Freeman - can you please give me another favor and update

protected void updateContinuations(boolean remove) {

        modifyList(remove);
        
        if (jmsConfig.getMaxSuspendedContinuations() < 0
            || jmsListener.getCacheLevel() >= 
DefaultMessageListenerContainer.CACHE_CONSUMER) {
            return;
        }
        
        // throttle the flow if there're too many continuation instances in 
memory
        if (remove && !BOGUS_MESSAGE_SELECTOR.equals(currentMessageSelector)) {
            jmsListener.setMessageSelector(currentMessageSelector);
            currentMessageSelector = BOGUS_MESSAGE_SELECTOR;
        } else if (!remove && continuations.size() >= 
jmsConfig.getMaxSuspendedContinuations()) {
            currentMessageSelector = jmsListener.getMessageSelector();
            if (!BOGUS_MESSAGE_SELECTOR.equals(currentMessageSelector)) {
                jmsListener.setMessageSelector(BOGUS_MESSAGE_SELECTOR);
            }
        }

    }


to 

protected void updateContinuations(boolean remove) {
        
        if (jmsConfig.getMaxSuspendedContinuations() < 0
            || jmsListener.getCacheLevel() >= 
DefaultMessageListenerContainer.CACHE_CONSUMER) {
            modifyList(remove);
            return;
        }
        
        // throttle the flow if there're too many continuation instances in 
memory
       synchronized(continuations) {
          modifyList(remove);
          if (remove && !BOGUS_MESSAGE_SELECTOR.equals(currentMessageSelector)) 
{
            jmsListener.setMessageSelector(currentMessageSelector);
            currentMessageSelector = BOGUS_MESSAGE_SELECTOR;
          } else if (!remove && continuations.size() >= 
jmsConfig.getMaxSuspendedContinuations()) {
            currentMessageSelector = jmsListener.getMessageSelector();
            if (!BOGUS_MESSAGE_SELECTOR.equals(currentMessageSelector)) {
                jmsListener.setMessageSelector(BOGUS_MESSAGE_SELECTOR);
            }
          }
     }


and see if it will slow down at least the occurence of the lost messages 
problem ?

Ron : what do you think may be causing the problem despite the fact we try to 
set the bogus selector ? If the above explanation seems plausible then I'm 
actually not sure restarting DMLC will fix the issue either ? Do we also need 
to do some work in SMX-BC for this fix in CXF to take effect ?

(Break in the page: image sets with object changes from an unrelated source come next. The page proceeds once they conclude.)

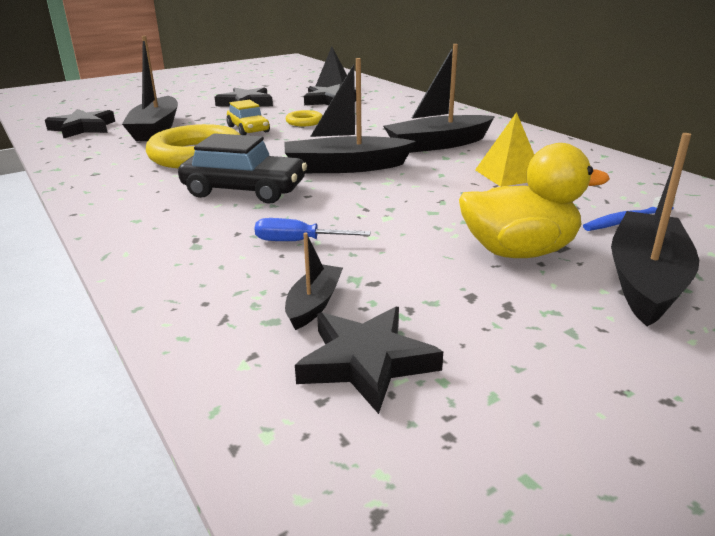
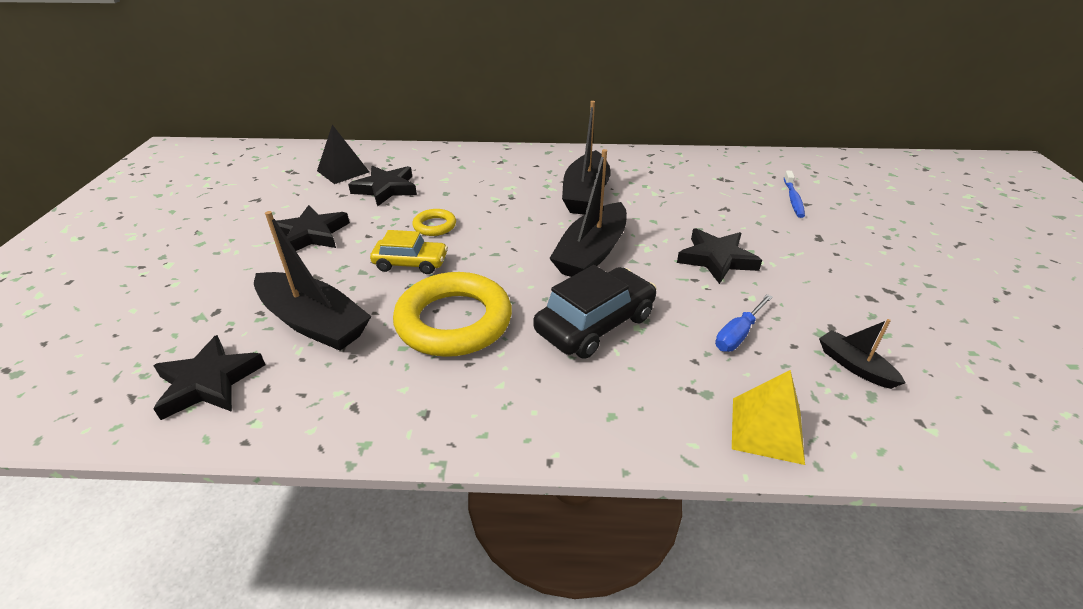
camera: 55 degrees left, 10 degrees up
(366, 362) = (945, 373): black star -> black star (716, 259)
(509, 174) = (681, 197): yellow pyramid -> yellow pyramid (767, 429)
(519, 251) = (816, 253): yellow duck -> none
(646, 280) = (877, 233): black boat -> none

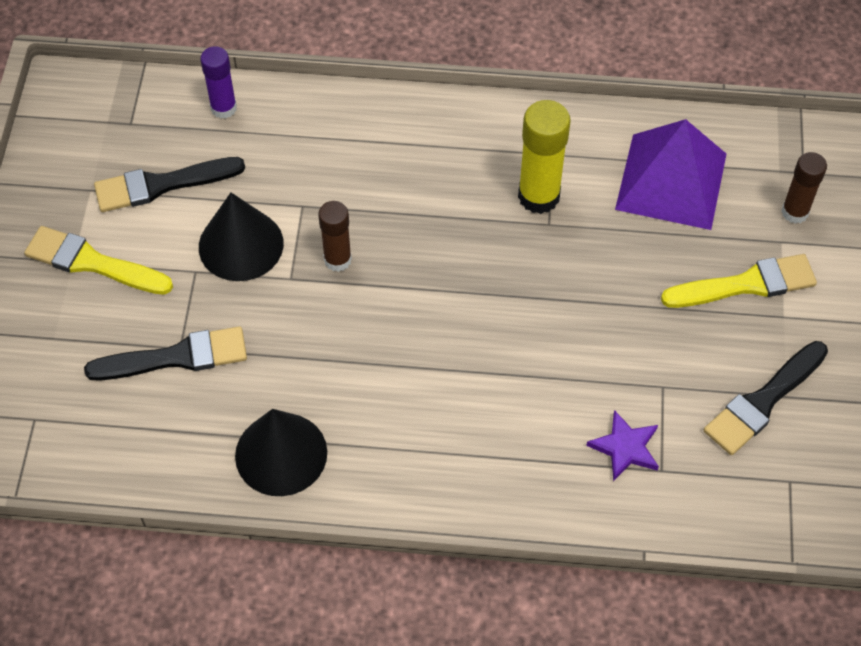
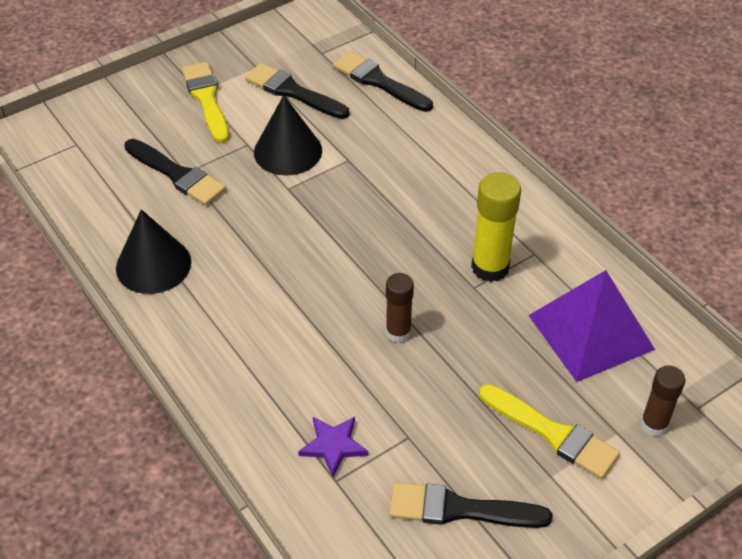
camera: 50 degrees right, 10 degrees down
(223, 108) = (379, 82): purple glue stick -> black brush
(337, 260) = (325, 200): brown glue stick -> brown glue stick (398, 332)

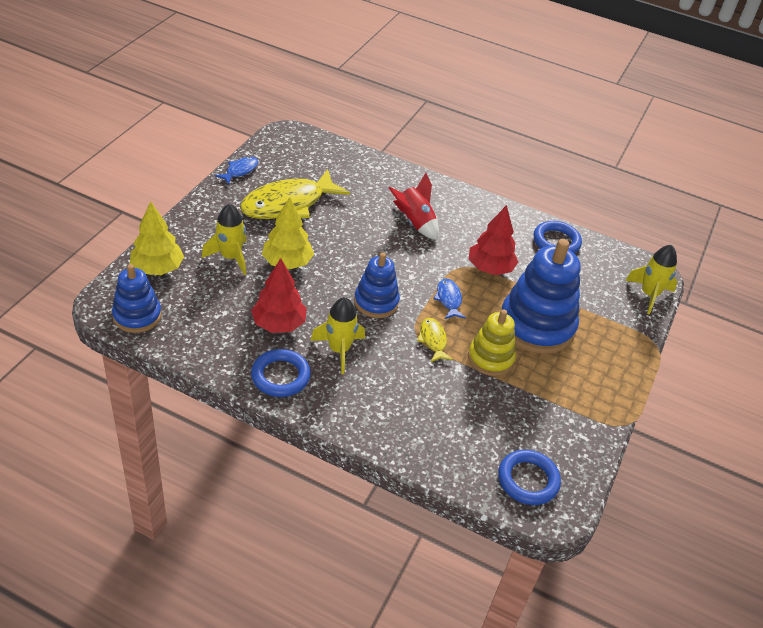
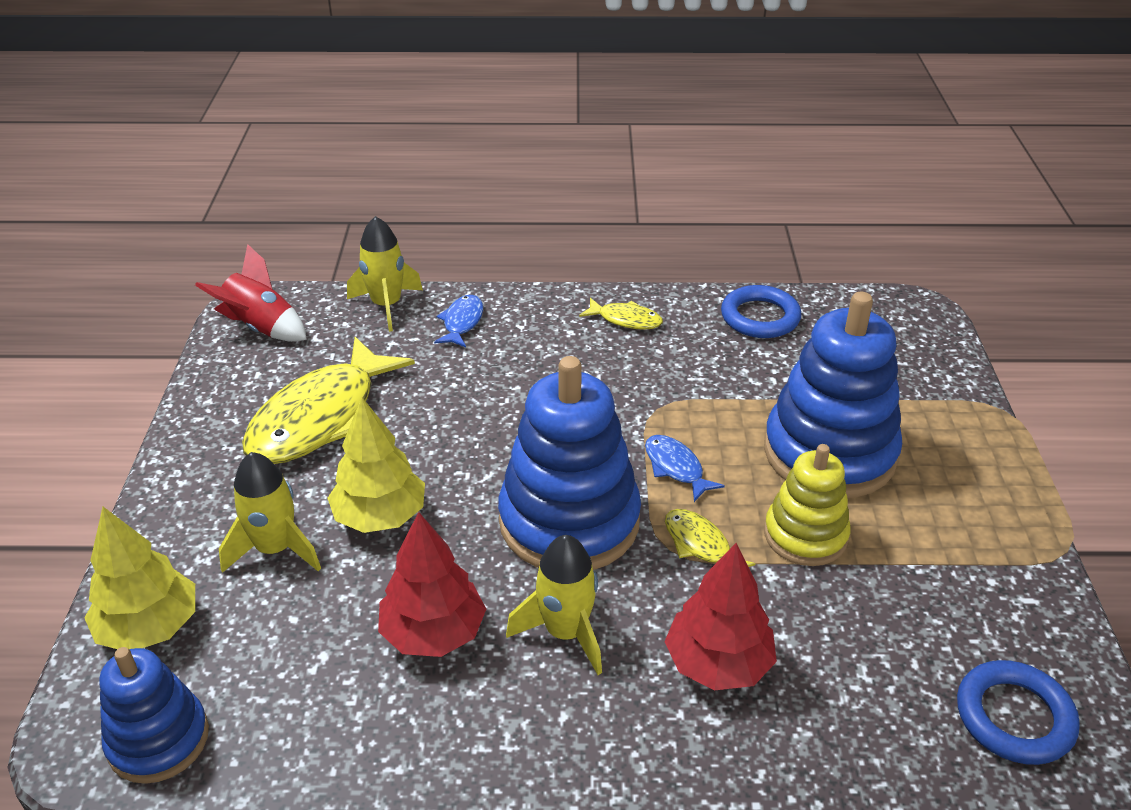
camera: 20 degrees left, 5 degrees down
(240, 171) = (205, 395): blue fish -> blue fish (462, 322)
(280, 376) = (497, 731): blue ring -> none
(376, 302) = (569, 521): blue stacking toy -> blue stacking toy, size x1.72
(414, 222) = (541, 369): red rocket -> red rocket (261, 328)
(479, 214) = (625, 320): none -> yellow fish
(490, 268) = (699, 394): red tree -> red tree (718, 664)
(649, 295) = (937, 342): yellow rocket -> yellow rocket (386, 306)

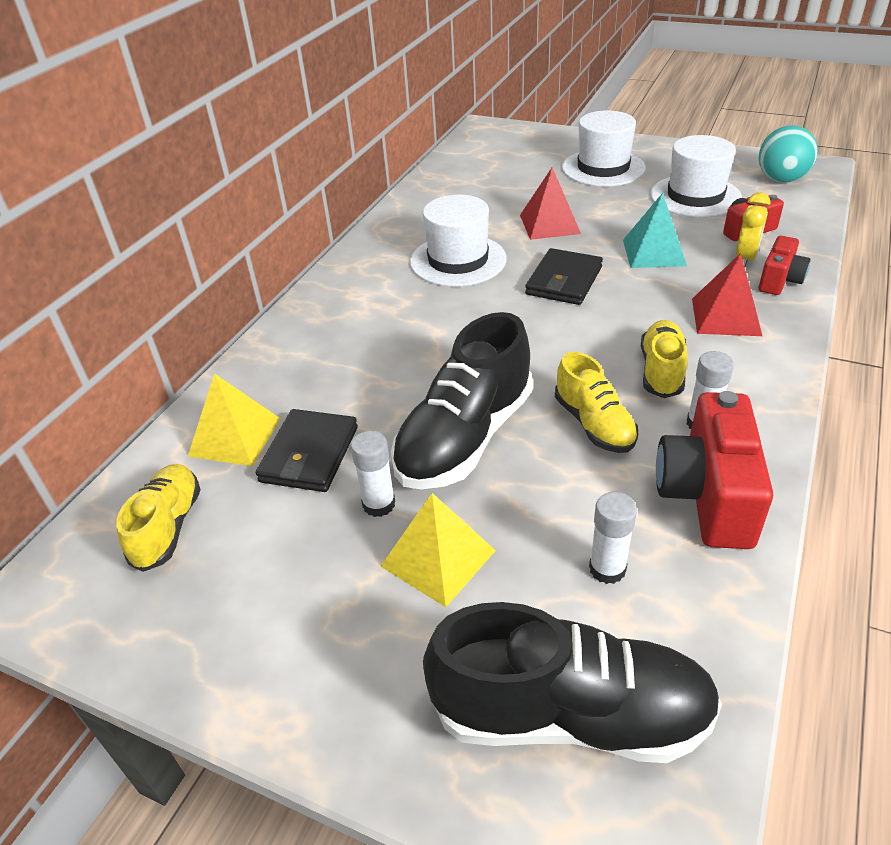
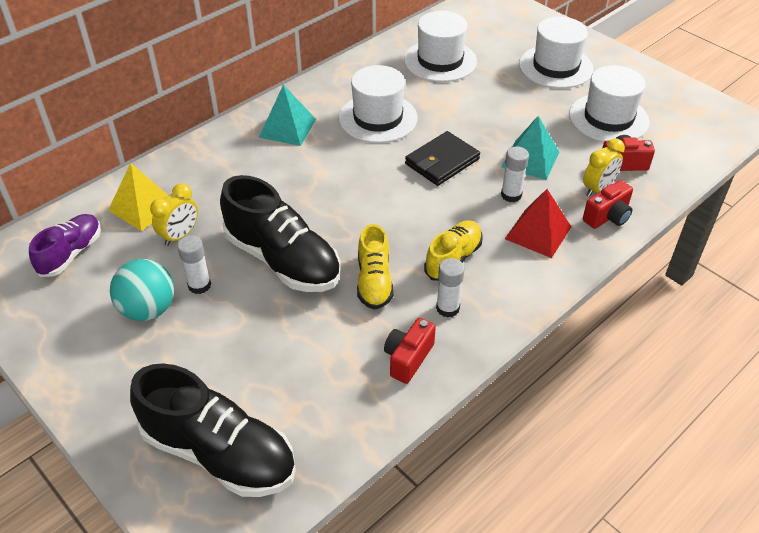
camera: 20 degrees right, 5 degrees up
(168, 527) = (71, 253): yellow shoe -> purple shoe
(309, 454) = (180, 236): black wallet -> yellow clock
(360, 298) = (287, 128): none -> turquoise pyramid
(438, 558) = (211, 333): yellow pyramid -> none
(465, 438) = (283, 260): black shoe -> black shoe turned 105 degrees counterclockwise
(481, 192) = (440, 61): none -> white hat
(550, 224) = (470, 107): red pyramid -> none
(607, 569) = (306, 380): white glue stick -> white glue stick (511, 195)
(707, 495) = (408, 358): red camera -> red camera, size x0.57
(781, 179) = (697, 124): turquoise ball -> turquoise ball (148, 309)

Also, can anyone spot any flaw in JMSContinuation#updateContinuations ?



many thanks, Sergey


[1] 
http://svn.apache.org/repos/asf/cxf/trunk/rt/transports/jms/src/main/java/org/apache/cxf/transport/jms/continuations/JMSContinuation.java

> Server async jms transport needs dynamic mechanism to throttle message 
> consumption
> ----------------------------------------------------------------------------------
>
>                 Key: CXF-2002
>                 URL: https://issues.apache.org/jira/browse/CXF-2002
>             Project: CXF
>          Issue Type: Improvement
>          Components: Transports
>    Affects Versions: 2.0.9, 2.1.3, 2.0.10
>            Reporter: Ron Gavlin
>            Assignee: Sergey Beryozkin
>
> Currently, the server-side async jms transport has no mechanism to throttle 
> consumption of incoming messages. This becomes problematic in scenarios where 
> a large backlog of messages exists on the input queue. In this case, it is 
> likely that the cxf server will overload its internal work item queues 
> resulting in problems. A dynamic throttling mechanism on the async jms server 
> is required to avoid this problem.